| Provided data |
# # #

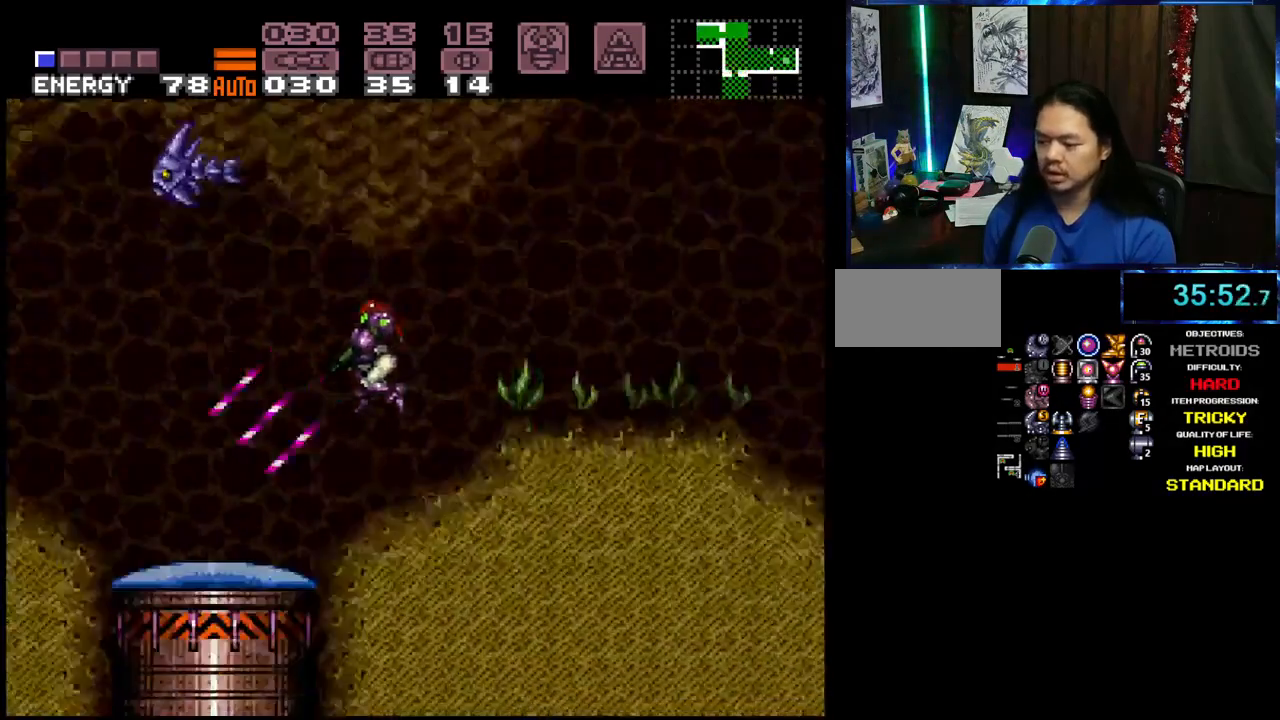
{"dt_ms": 500, "buttons": [], "events": [[17, "L1", "up"], [100, "A", "down"], [217, "A", "up"], [433, "DPAD_LEFT", "up"]]}
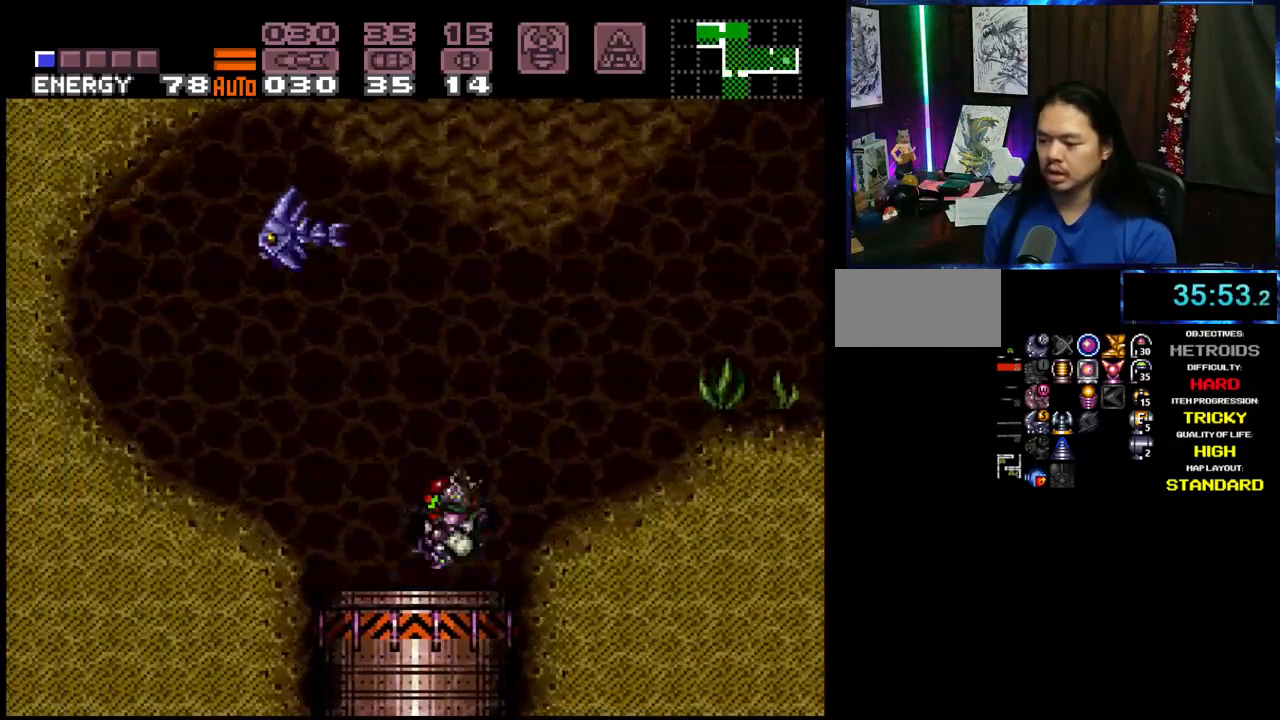
{"dt_ms": 500, "buttons": ["DPAD_LEFT"], "events": [[33, "DPAD_RIGHT", "down"], [117, "DPAD_RIGHT", "up"], [417, "DPAD_LEFT", "down"], [467, "DPAD_LEFT", "up"], [483, "DPAD_LEFT", "down"]]}
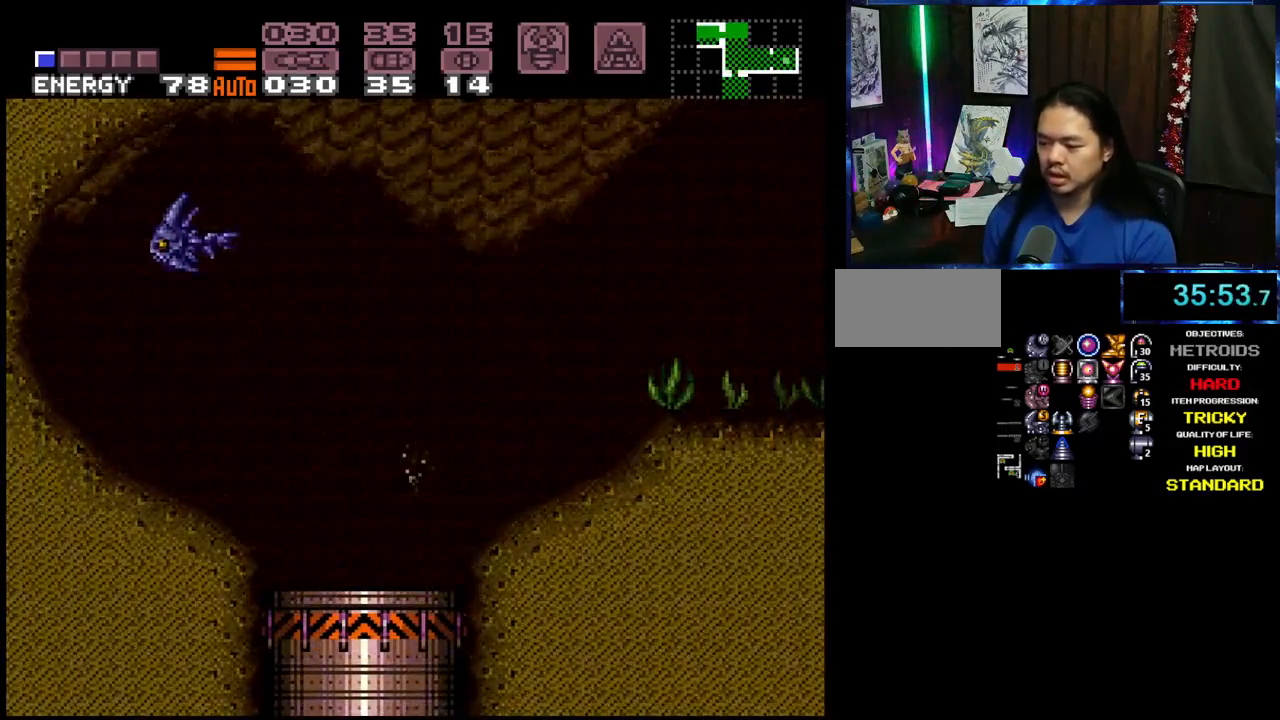
{"dt_ms": 500, "buttons": ["DPAD_LEFT"], "events": []}
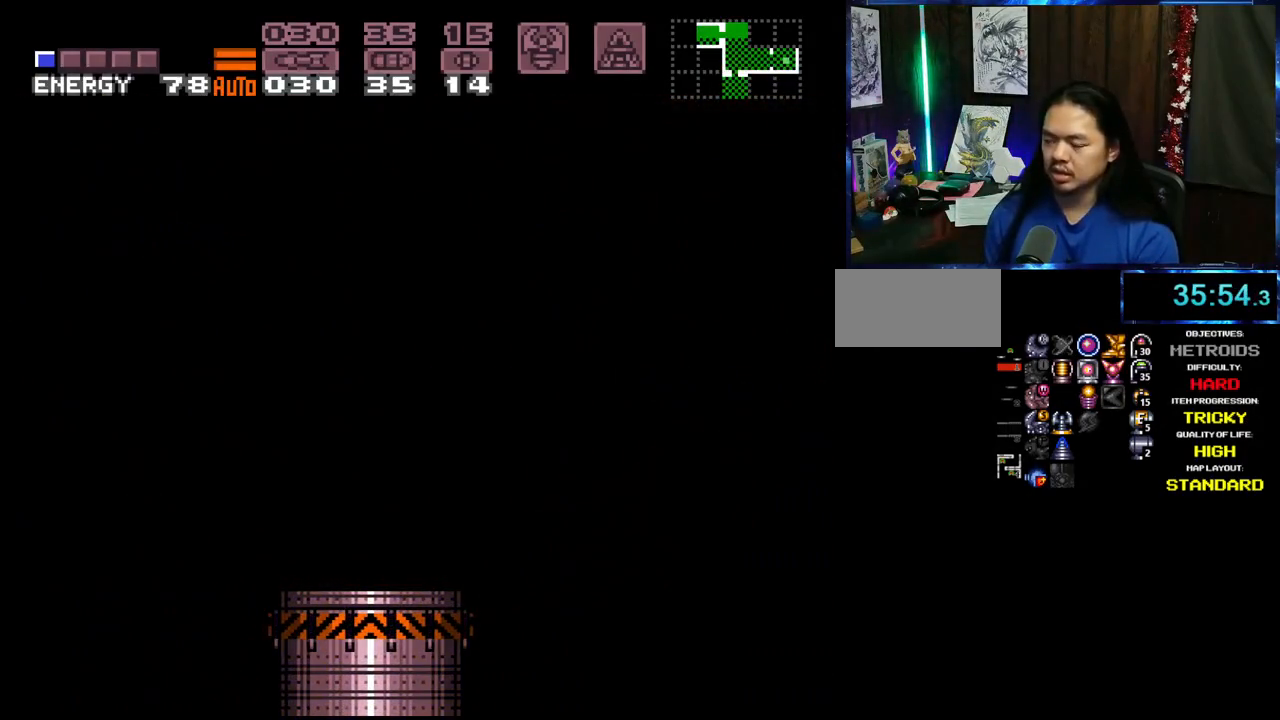
{"dt_ms": 500, "buttons": ["DPAD_LEFT"], "events": []}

# # #

| Your objective |
Leaving the pictures out, output all of the listing exactly.

| Your solution |
{"dt_ms": 500, "buttons": [], "events": [[17, "L1", "up"], [100, "A", "down"], [217, "A", "up"], [433, "DPAD_LEFT", "up"]]}
{"dt_ms": 500, "buttons": ["DPAD_LEFT"], "events": [[33, "DPAD_RIGHT", "down"], [117, "DPAD_RIGHT", "up"], [417, "DPAD_LEFT", "down"], [467, "DPAD_LEFT", "up"], [483, "DPAD_LEFT", "down"]]}
{"dt_ms": 500, "buttons": ["DPAD_LEFT"], "events": []}
{"dt_ms": 500, "buttons": ["DPAD_LEFT"], "events": []}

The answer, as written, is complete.